With seven years of data, researchers examined survival and growth of sugar maple (Acer saccharum) and ash (Fraxinus spp.) seedlings and saplings with differing light conditions and levels of deer access. 

Gaps of varying size — in which trees were removed to allow light to reach the forest floor — had been created in the study area by the Wisconsin Department of Natural Resources Division of Forestry to gauge how seedling growth rates responded. It turned out that survival of both species was greater in transition zones between gaps and full-canopy forest. 

The research is important because deer herbivory has a reputation for suppressing tree seedling development in northern hardwood forests, noted research team member Marc McDill, Penn State associate professor of forest management. 

For two decades his lab in the College of Agricultural Sciences has been studying forest management planning and economics, forest growth and yield modeling, and oak regeneration. 

“In this study, deer had no discernible influence on height growth or survival of either sugar maple or ash seedlings,” he said. “The truth is that seedlings in Northern hardwood forests respond to a complex of environmental factors in addition to deer herbivory, such as light availability, soil quality and competition from understory vegetation like blackberry.” 

The study was novel, according to Phillip Jones, postdoctoral researcher in Penn State’s Department of Ecosystems Science and Management, who spearheaded the research, because root-collar diameter of seedlings and saplings was used as a measure to gauge the impact of deer browsing. It is believed to be the first time the method has been used in such research in North America. 

Greatly simplified, seedlings were evaluated based on the relationship of root-collar diameter and sapling height. The researchers used allometrics, which in this case describe how characteristics of trees change with size at different rates,specifically when the width of the sapling’s trunk grows at a rate greater than its height. Seedlings that are repeatedly nipped off by browsing deer, Jones explained, grow into shorter, stubbier saplings 

“Our study showed that seedlings were more greatly influenced by light availability, size attained before gaps were created and soil nitrogen than deer browsing,” Jones said. “Seedling growth was slow under even the best circumstances — as is typical in a northern forest — and gap capture was attained by saplings that responded more vigorously to gap creation.” 

In findings recently published in Forest Ecology and Management, the researchers noted that evidence of browsing was initially greater in unfenced treatments but declined through time, eliminating this difference. 

Seven-year survival of saplings of both species was correlated positively with larger initial root-collar diameter and was greater in transition zones between gaps and dense canopy.

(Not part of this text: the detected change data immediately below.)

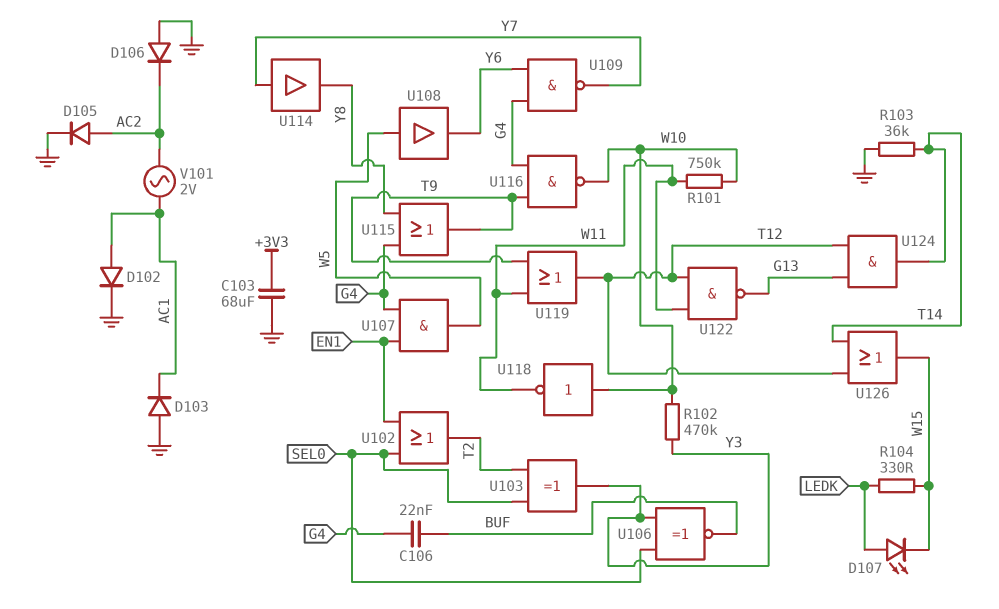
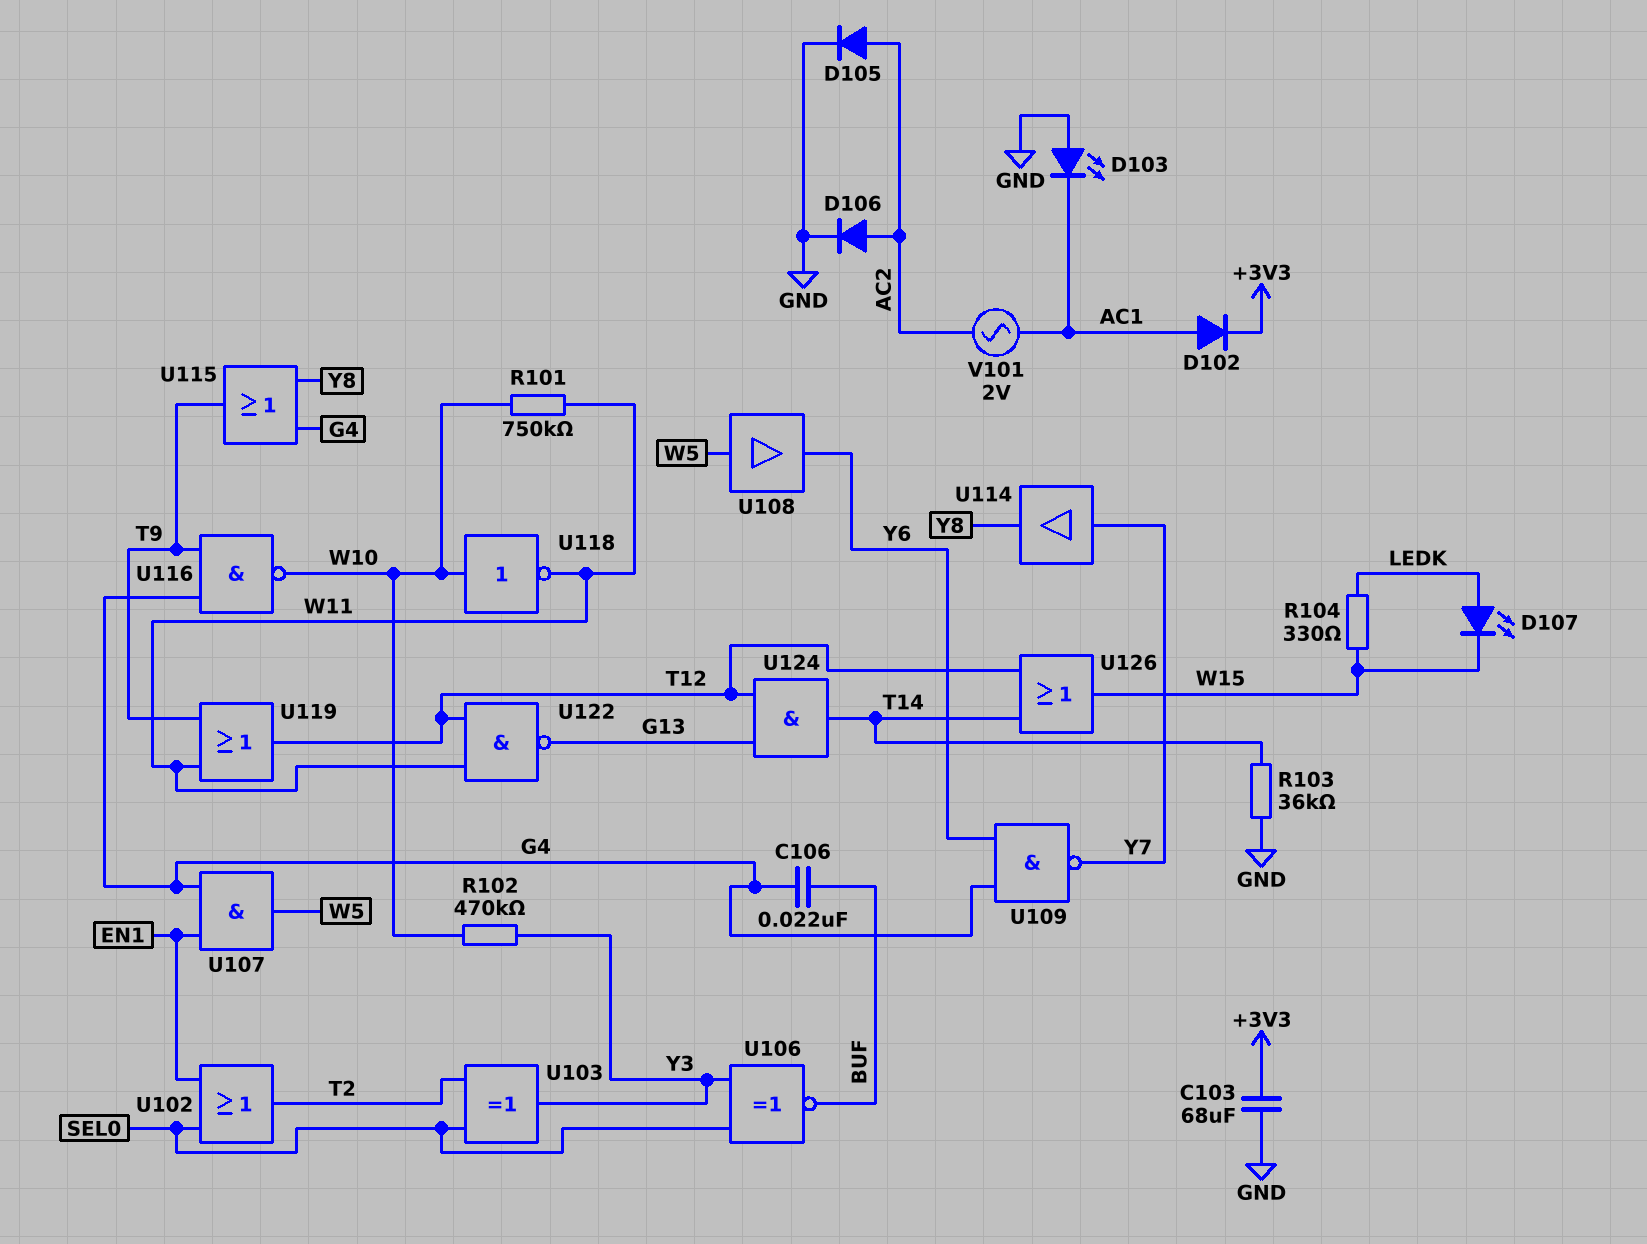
D102: diode (A AC1, K GND) -> diode (A AC1, K +3V3)
D103: diode (A GND, K AC1) -> LED (A GND, K AC1)
D106: diode (A GND, K AC2) -> diode (A AC2, K GND)

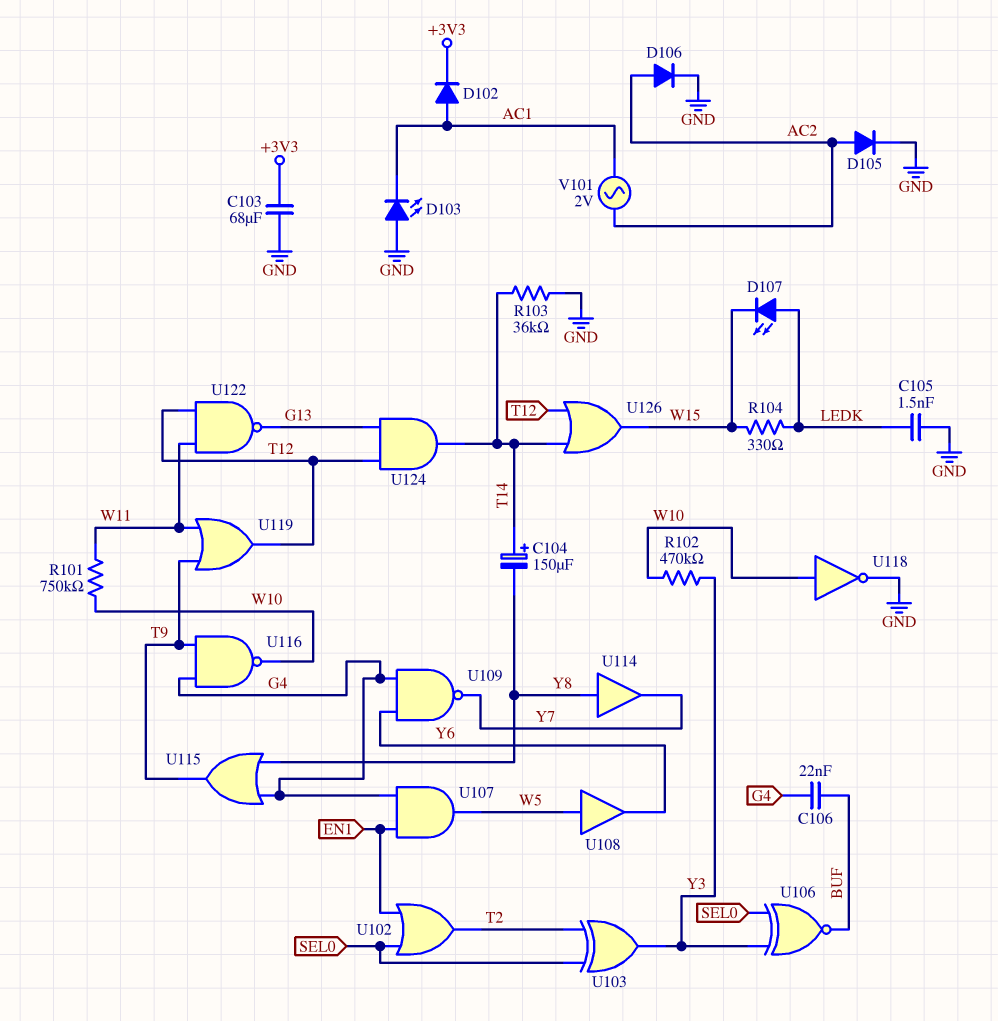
C104: none -> 150uF (plus T14, minus Y8)
C105: none -> 1.5nF (GND, LEDK)
U114: buffer (in Y7, out Y8) -> buffer (in Y8, out Y7)
U118: NOT (in W10, out W11) -> NOT (in W10, out GND)

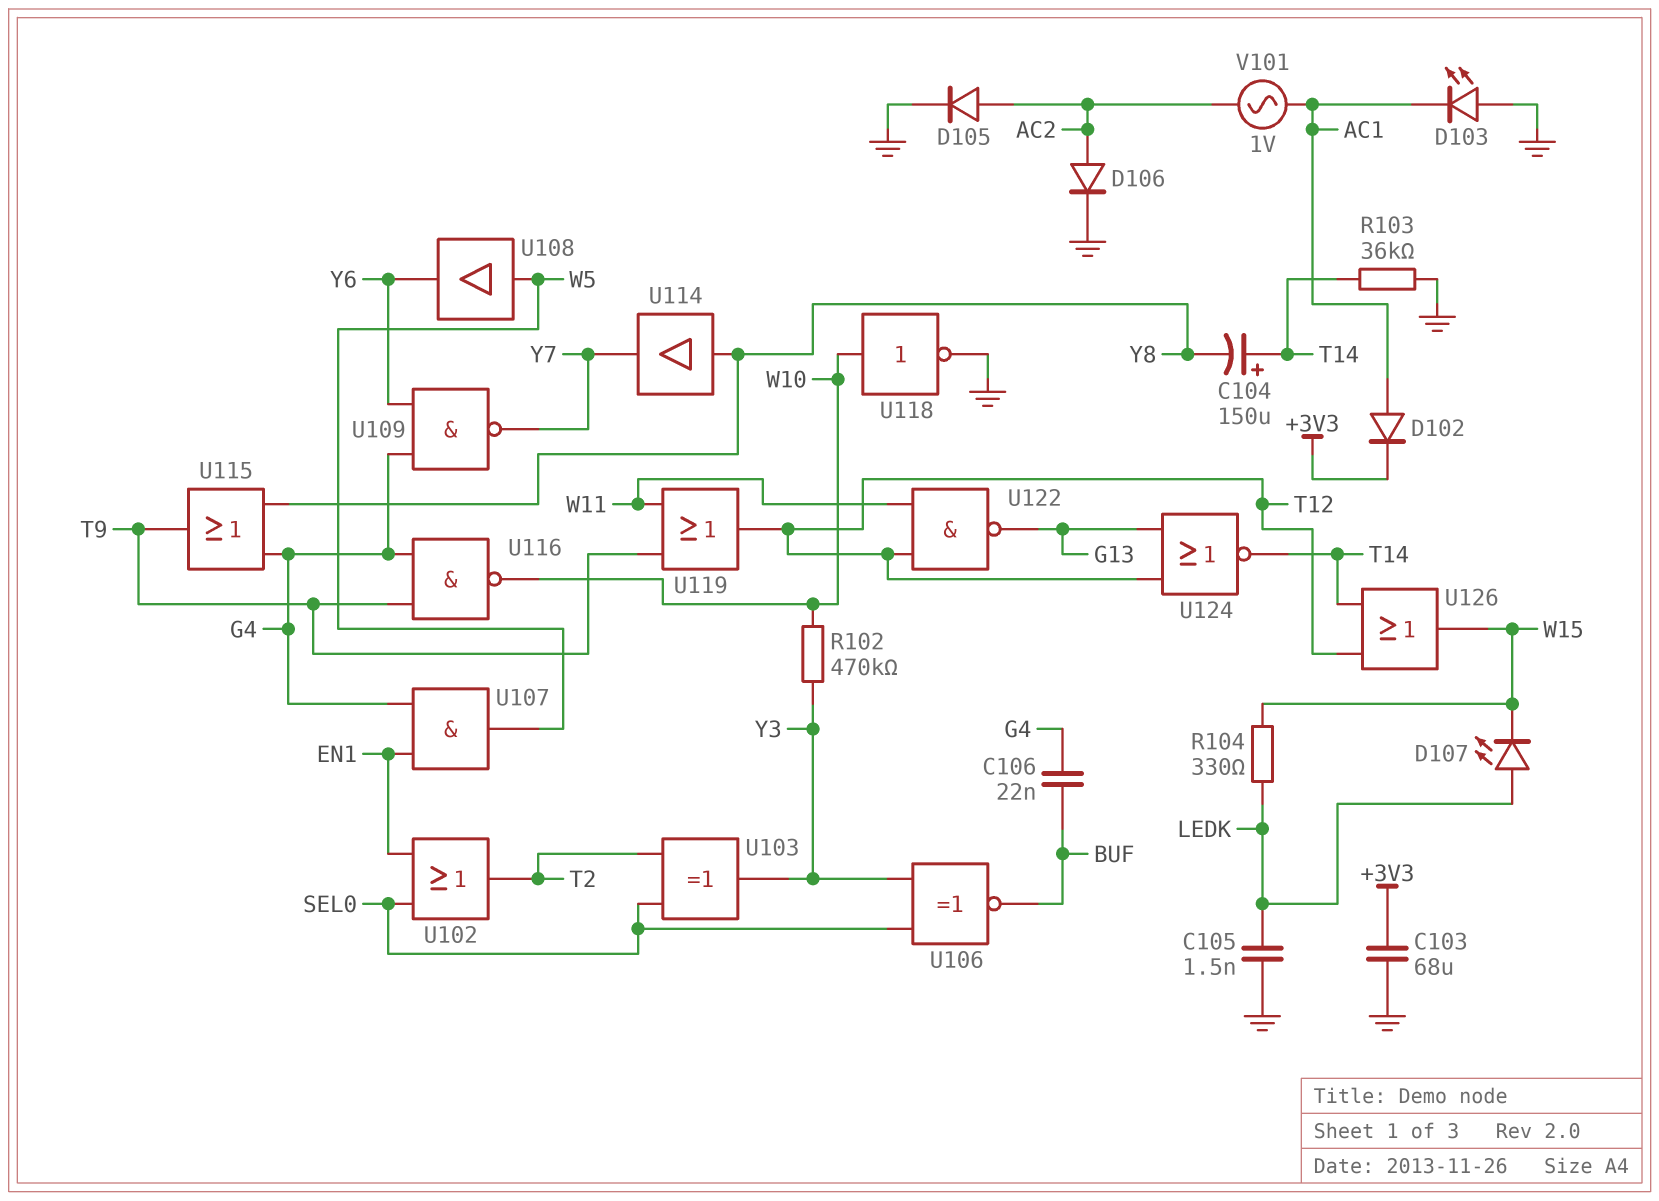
R101: 750k (W10, W11) -> none
U124: AND (in G13, in T12, out T14) -> NOR (in G13, in T12, out T14)
V101: AC 2V (AC1, AC2) -> AC 1V (AC1, AC2)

Also, soils high in available nitrogen positively influenced height growth of sugar maple in transition zones but did not influence ash growth, the researchers reported. 

Although sugar maple height growth was correlated positively with initial root-collar diameter, greater initial height portended reduced growth rates in both species. More research is needed to determine if root-collar diameter allometric measurements and equations are accurate enough to be used by forest managers to estimate deer-browsing impacts, Jones suggested. 

“Direct correlation of browse damage with deer density is less important than the ability of an index to assess the degree to which such damage delays or imperils successful canopy replacement with desirable regeneration,” he said. “But further investigation of the root-collar diameter/height relationship is needed across a range of both deer densities and forest management scenarios to accurately assess its potential for reliable assessment.” 

(Contributing to the research were Autumn Sabo, Department of Biology, Penn State Beaver; Jodi Forrester and David Mladenoff, Department of Forest and Wildlife Ecology, University of Wisconsin-Madison. The research was funded by the U.S. Department of Agriculture, the McIntire-Stennis Program, Pittman-Robertson funds, and Wisconsin Department of Natural Resources divisions of Forestry and Integrated Science Services.)